# Cold Weather Problems - Help!!!



## johral (Jan 11, 2011)

Not sure what brand insert I have - it was here when we bought the house.

Unit works fine until the temp gets well below freezing...then it does strange things.

Wake up in the morning, and the pilot will be out - try to light it and maybe it will, maybe it won't.  If I get it lit, I will let it warm up for at least 5-10 minutes before turning the dial to ON.  Usually it will just go right out.  If it does stay on, when you turn the unit on via the light switch, the flame will start around the burner just fine, but then it backs up towards the pilot and will get really tall and only about 4" down the burner.  The flame will be almost 100% blue.

When that happens, I immediately turn the unit off (at the light switch), and the pilot will flicker like there is a high wind coming down the chimney, but it is dead still outside.

I thought maybe it might be due to the meter and 30' of the supply (in the garage attic) being exposed to the extreme cold, but the furnace and hot water heater suffer no ill affects.

Any thoughts?  I can't get a service guy out during our cold spell, and once it gets above freezing in the next day or two the issue will be gone again.

Thanks


----------



## DAKSY (Jan 11, 2011)

johral said:
			
		

> Not sure what brand insert I have - it was here when we bought the house.
> 
> *Help US here....Somewhere on the unit there is a manufacturer's name & a model number.
> Get that info & repost.*
> ...


----------



## johral (Jan 11, 2011)

Superior DT-500CMN - Warnock Hersey


----------



## DAKSY (Jan 11, 2011)

What I could find on your unit leads me to believe it's DV. 
If it's vertically vented, it could be an exhaust restrictor issue...
Even on a calm day the velocity at which the combustion air 
enters the box can take the pilot out. By restricting the exhaust,
that incoming air can be restricted as well.
You mention that it occurs on cold days...are you burning LPG?


----------



## johral (Jan 12, 2011)

I am hooked up to Natural Gas via the Utility Company's Meter - that's all I know about that.

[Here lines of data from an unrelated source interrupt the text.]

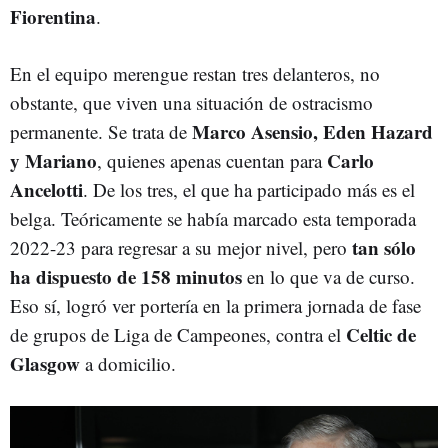
Fiorentina
.
En el equipo merengue restan tres delanteros, no
obstante, que viven una situación de ostracismo
Marco Asensio, Eden Hazard
permanente. Se trata de
y Mariano
Carlo
, quienes apenas cuentan para
Ancelotti
. De los tres, el que ha participado más es el
belga. Teóricamente se había marcado esta temporada
tan sólo
2022-23 para regresar a su mejor nivel, pero
ha dispuesto de 158 minutos
en lo que va de curso.
Eso sí, logró ver portería en la primera jornada de fase
Celtic de
de grupos de Liga de Campeones, contra el
Glasgow
a domicilio.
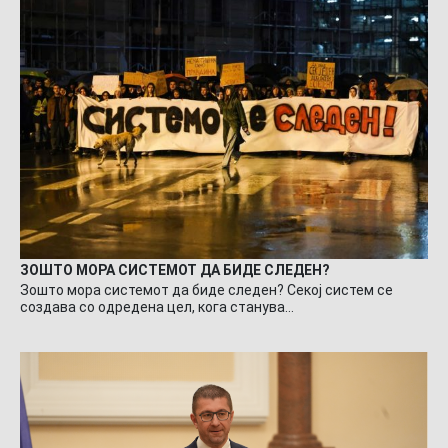
ЗОШТО МОРА СИСТЕМОТ ДА БИДЕ СЛЕДЕН?
Зошто мора системот да биде следен? Секој систем се
создава со одредена цел, кога станува…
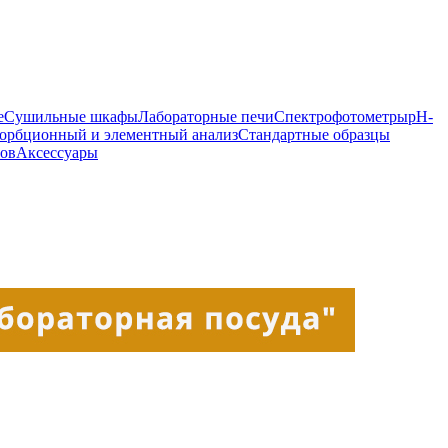
е
Сушильные шкафы
Лабораторные печи
Спектрофотометры
pH-
орбционный и элементный анализ
Стандартные образцы
ров
Аксессуары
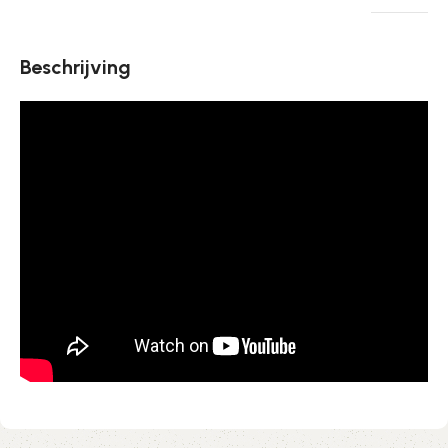
Beschrijving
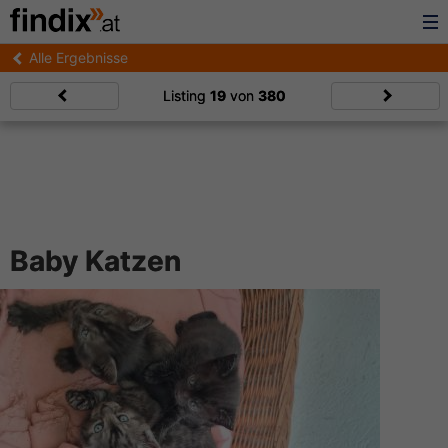
Alle Ergebnisse
Listing
19
von
380
Baby Katzen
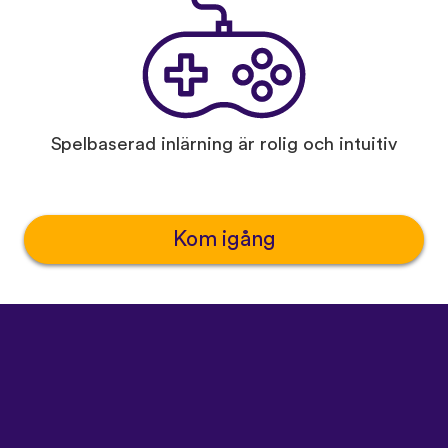
Spelbaserad inlärning är rolig och intuitiv
Kom igång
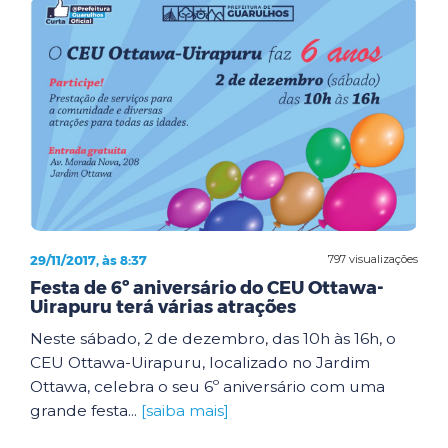
29/11/2017, às 8:37
797 visualizações
Festa de 6º aniversário do CEU Ottawa-
Uirapuru terá várias atrações
Neste sábado, 2 de dezembro, das 10h às 16h, o
CEU Ottawa-Uirapuru, localizado no Jardim
Ottawa, celebra o seu 6º aniversário com uma
grande festa...
[saiba mais]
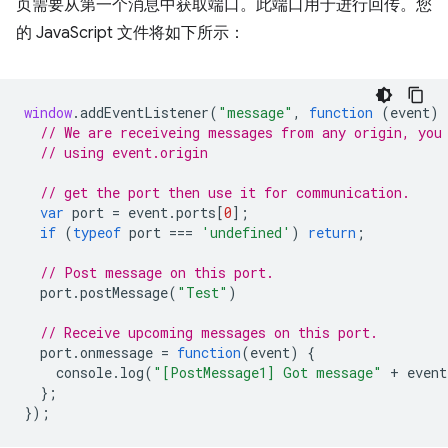
页需要从第一个消息中获取端口。此端口用于进行回传。您
的 JavaScript 文件将如下所示：
window
.
addEventListener
(
"message"
,
function
(
event
)
// We are receiveing messages from any origin, you
// using event.origin
// get the port then use it for communication.
var
port
=
event
.
ports
[
0
];
if
(
typeof
port
===
'undefined'
)
return
;
// Post message on this port.
port
.
postMessage
(
"Test"
)
// Receive upcoming messages on this port.
port
.
onmessage
=
function
(
event
)
{
console
.
log
(
"[PostMessage1] Got message"
+
event
};
});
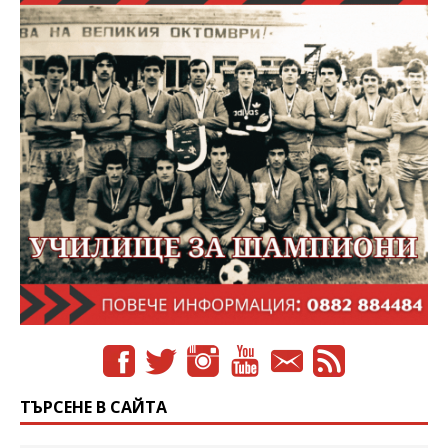
ТЪРСЕНЕ В САЙТА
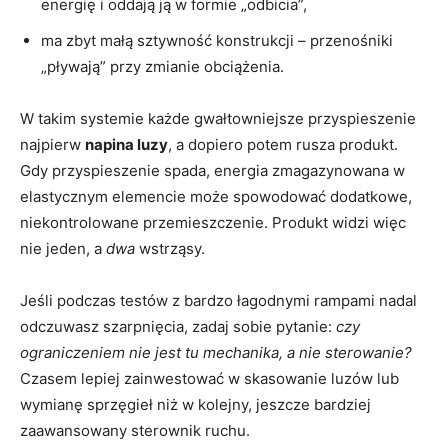
energię i oddają ją w formie „odbicia”,
ma zbyt małą sztywność konstrukcji – przenośniki
„pływają” przy zmianie obciążenia.
W takim systemie każde gwałtowniejsze przyspieszenie
najpierw
napina luzy
, a dopiero potem rusza produkt.
Gdy przyspieszenie spada, energia zmagazynowana w
elastycznym elemencie może spowodować dodatkowe,
niekontrolowane przemieszczenie. Produkt widzi więc
nie jeden, a
dwa
wstrząsy.
Jeśli podczas testów z bardzo łagodnymi rampami nadal
odczuwasz szarpnięcia, zadaj sobie pytanie:
czy
ograniczeniem nie jest tu mechanika, a nie sterowanie?
Czasem lepiej zainwestować w skasowanie luzów lub
wymianę sprzęgieł niż w kolejny, jeszcze bardziej
zaawansowany sterownik ruchu.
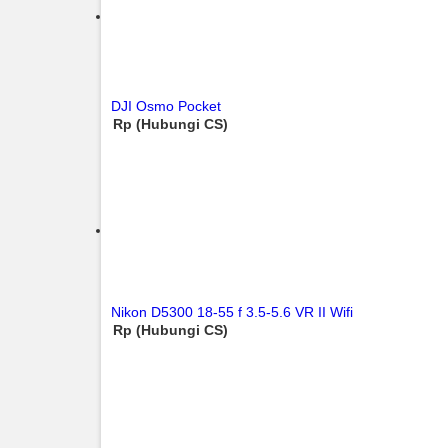
DJI Osmo Pocket
Rp (Hubungi CS)
Nikon D5300 18-55 f 3.5-5.6 VR II Wifi
Rp (Hubungi CS)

There is a restrictor in the vent pipe - and yes it is vertical.  What is DV BTW?

It only happens on very cold days - as is the case today - can't even get it to light.


----------



## jtp10181 (Jan 12, 2011)

Does cold air leak out of the fireplace into the house? Maybe the glass is not fully secured.


----------



## johral (Jan 12, 2011)

I have removed and replaced the glass before, and it seems to be on correctly.  I do however feel lots of cold air coming out from underneath the unit, through the knockouts for electrical, gas line, etc.  The backside of the unit faces the garage, and it is all finished in firewall, so I can't access that area without cutting some holes.


----------



## jtp10181 (Jan 12, 2011)

The wall connecting to the garage behind the fireplace is probably not properly insulated and sealed up, but that is not really relevant to this problem.


----------



## DAKSY (Jan 13, 2011)

Do you have a multimeter? 
If not, borrow one or get an inexpensive one. 
Radio Shack has them for about $20...
Take a reading on the thermopile when the 
pilot is lit & the burner is off, by connecting to the 
TP & the TH-TP  (or TP-TH) on the valve terminal block.
You SHOULD be at 550Mv +/-...


----------



## johral (Jan 13, 2011)

I do have a multi meter - I will check it out.

Thanks


----------



## Wood Heat Stoves (Jan 13, 2011)

what valve system does this use, i have troubleshooting data avail in pdf..
pm me


----------



## Garjan111 (Mar 15, 2011)

Hi

First time poster here. I've had this same problem and I'm pretty sure I can help you. I assume this is vented up with a cap since it's a DT model.  If you have an older style cap the openings are too close together at the vent. They freeze up with ice and won't let the exhaust out causing the pilot and flame to go out only when it's real cold. Seems impossible but true as I've had to change about 5 or 6 of them. Just get a new style cap or cut ever other piece out and your ready to go.

Gary


----------



## johral (Mar 19, 2011)

Garjan111 said:
			
		

> Hi
> 
> First time poster here. I've had this same problem and I'm pretty sure I can help you. I assume this is vented up with a cap since it's a DT model.  If you have an older style cap the openings are too close together at the vent. They freeze up with ice and won't let the exhaust out causing the pilot and flame to go out only when it's real cold. Seems impossible but true as I've had to change about 5 or 6 of them. Just get a new style cap or cut ever other piece out and your ready to go.
> 
> Gary



Thanks - I will have a look at it (The light has gone out once more, but luckily  I was able to light it successfully).  The really cold weather is over for us til next year, but I will get it taken care of as soon as I can get up on the roof.

Is there a particular type I should replace it with?


----------



## Garjan111 (Mar 19, 2011)

The Lennox part # is  H2152

Like I said you can cut every other one also.

Gary


----------